A questo punto la teglia esce dal forno e si aggiungono i condimenti: il sugo di pomodoro, la mozzarella a strappi, l'olio, il sale e gli altri ingredienti scelti. È questa la pausa tra una cottura e l'altra. Poi la teglia torna nel forno per la seconda cottura, che dura dai dieci ai quindici minuti. Durante questa fase finale, la mozzarella fonde, i condimenti si amalgamano, i bordi si scuriscono e acquisiscono la caratteristica friabilità, mentre l'interno della pizza rimane morbido perché è già stato parzialmente cotto nella prima fase.

Gli errori comuni nella doppia cottura

Un primo errore è infornare l'impasto quando non ha ancora raggiunto il giusto grado di lievitazione. Se la pasta non è sufficientemente gonfia, la prima cottura non farà altro che bloccare un impasto ancora troppo denso, e il risultato finale sarà compatto e poco piacevole. Il tempo di lievitazione deve essere sempre rispettato: è meglio aspettare qualche ora in più piuttosto che affrettarsi.

Un secondo errore frequente è prolungare eccessivamente la prima cottura. Se l'impasto resta nel forno per troppo tempo, la crosta diventa durissima e quasi bruciata già nella prima fase, rendendo impossibile un equilibrio nella seconda cottura. La prima cottura deve essere breve e controllata: l'impasto deve firmarsi appena, non scurirsi completamente.

Un terzo errore è aggiungere troppi condimenti o usare ingredienti troppo umidi senza asciugarli. Un eccesso di liquidi sulla superficie dell'impasto non cotto causa vapore e rischia di rendere la pizza appiccicaticcio. È buona pratica spargere i condimenti in modo uniforme senza sovraccaricare la superficie.

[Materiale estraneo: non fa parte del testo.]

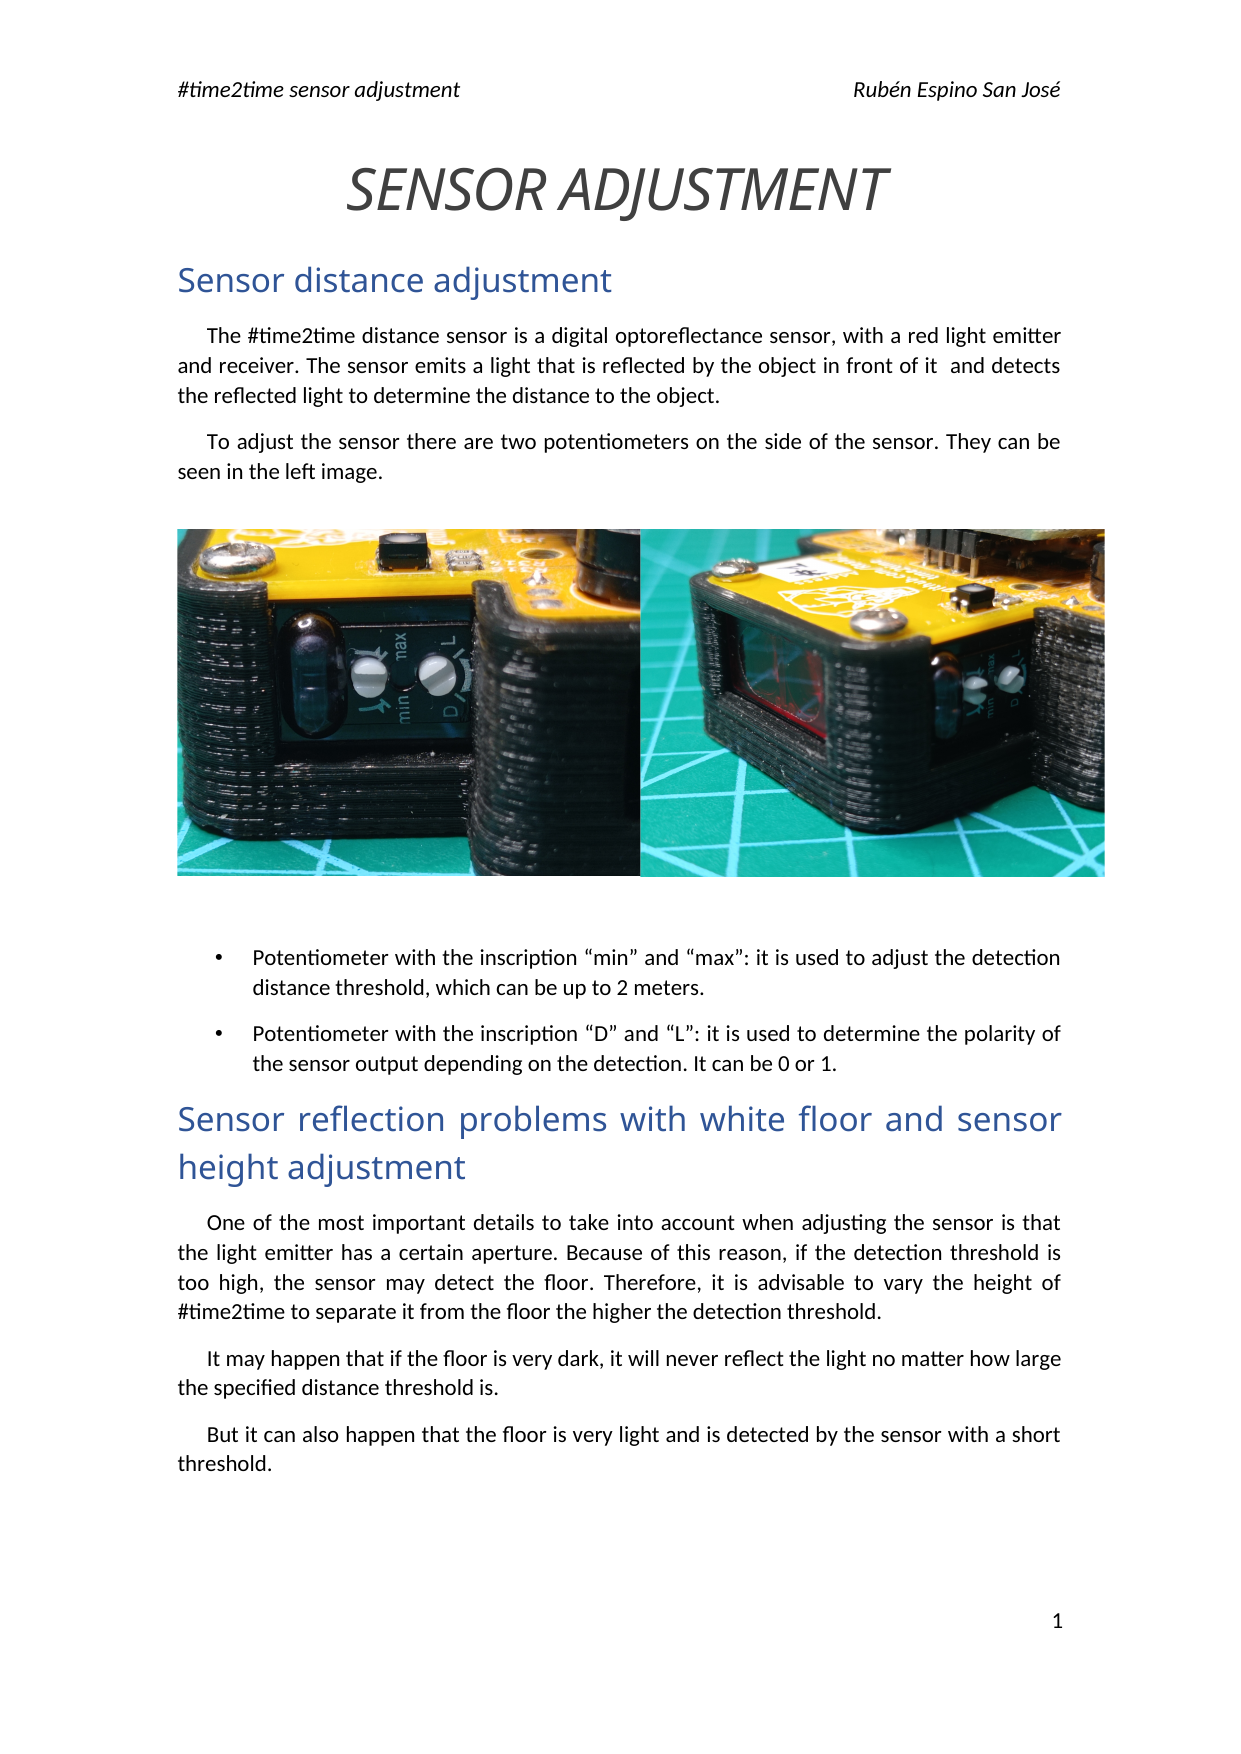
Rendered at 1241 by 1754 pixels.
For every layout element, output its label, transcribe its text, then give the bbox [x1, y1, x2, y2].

text But it can also happen that the floor is very light and is detected by the sensor with a short threshold. [177, 1420, 1063, 1477]
text Sensor distance adjustment [177, 257, 1063, 302]
text To adjust the sensor there are two potentiometers on the side of the sensor. They can be seen in the left image. [177, 427, 1063, 485]
subtitle SENSOR ADJUSTMENT [177, 148, 1063, 227]
list Potentiometer with the inscription “D” and “L”: it is used to determine the polarity of the sensor output depending on the detection. It can be 0 or 1. [215, 1019, 1063, 1077]
text It may happen that if the floor is very dark, it will never reflect the light no matter how large the specified distance threshold is. [177, 1344, 1063, 1401]
text One of the most important details to take into account when adjusting the sensor is that the light emitter has a certain aperture. Because of this reason, if the detection threshold is too high, the sensor may detect the floor. Therefore, it is advisable to vary the height of #time2time to separate it from the floor the higher the detection threshold. [177, 1208, 1063, 1325]
text The #time2time distance sensor is a digital optoreflectance sensor, with a red light emitter and receiver. The sensor emits a light that is reflected by the object in front of it and detects the reflected light to determine the distance to the object. [177, 321, 1063, 409]
text Sensor reflection problems with white floor and sensor height adjustment [177, 1095, 1063, 1189]
picture [177, 529, 1105, 877]
list Potentiometer with the inscription “min” and “max”: it is used to adjust the detection distance threshold, which can be up to 2 meters. [215, 943, 1063, 1001]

Le varianti nella tecnica della doppia cottura

Non tutte le pizze in teglia seguono lo stesso schema. Ci sono varianti legate alla tradizione regionale. La pizza al taglio romana, per esempio, segue spesso un procedimento diverso: l'impasto viene fatto lievitare in teglia per un tempo più lungo, talvolta anche tutta la notte, e poi cuoce in una sola fase lunga e continua a temperature attorno ai 250 gradi. In questo caso non si parla di doppia cottura nel senso stretto, ma di una cottura protratta e uniforme.

La pizza in teglia napoletana o quella siciliana, invece, rispettano più rigorosamente la logica della doppia cottura: prima l'impasto, poi i condimenti. Altre varianti vedono l'aggiunta di condimenti anche durante la prima cottura, creando degli ibridi che non rientrano nella doppia cottura classica ma hanno comunque le loro ragioni tecniche.

La doppia cottura della pizza in teglia è una tecnica consolidata che risponde a un obiettivo preciso: equilibrio tra struttura e sapore. Ricordare di attendere la giusta lievitazione nella prima fase, controllare il tempo di infornata iniziale e distribuire bene i condimenti aiuta a ottenere il risultato migliore.